In the Wriston Lecture at the Manhattan Institute in November, Jonathan Haidt rained down absolute fire on the cult of intersectionality and how it’s shortchanging those in higher education and destroying so much of what’s left of intellectual life in America and a good part of the West:
“The identity politics taught on campus today is entirely different from that of Martin Luther King. It rejects America and American values. It does not speak of forgiveness or reconciliation. It is a massive centrifugal force, which is now seeping down into high schools, especially progressive private schools.

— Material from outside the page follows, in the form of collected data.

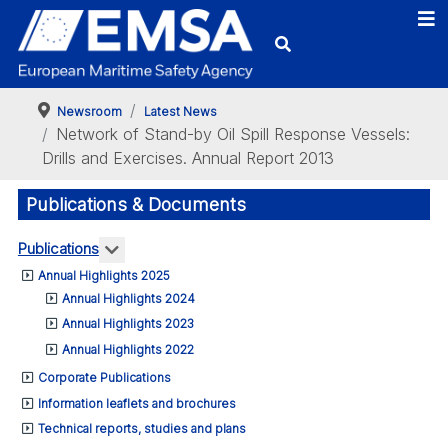
Newsroom
Latest News
Network of Stand-by Oil Spill Response Vessels:
Drills and Exercises. Annual Report 2013
Publications & Documents
More about: Publications
Publications
Annual Highlights 2025
Annual Highlights 2024
Annual Highlights 2023
Annual Highlights 2022
Corporate Publications
Information leaflets and brochures
Technical reports, studies and plans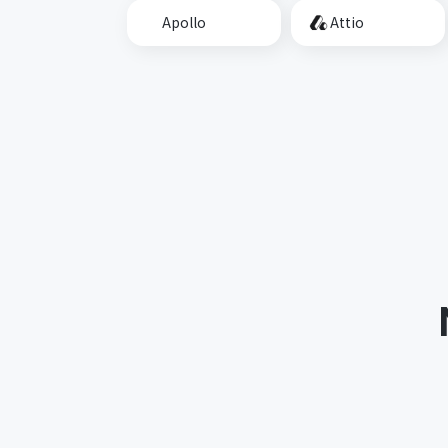
Apollo
Attio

“Today’s identity politics has another interesting feature: it teaches students to think in a way antithetical to what a liberal arts education should do. When I was at Yale in the 1980s, I was given so many tools for understanding the world. By the time I graduated, I could think about things as a Utilitarian or a Kantian, as a Freudian or a behaviorist, as a computer scientist or a humanist. I was given many lenses to apply to any one situation. But nowadays, students who major in departments that prioritize social justice over the disinterested pursuit of truth are given just one lens—power—and told to apply it to all situations. Everything is about power. Every situation is to be analyzed in terms of the bad people acting to preserve their power and privilege over the good people. This is not an education. This is induction into a cult, a fundamentalist religion, a paranoid worldview that separates people from each other and sends them down the road to alienation, anxiety, and intellectual impotence.”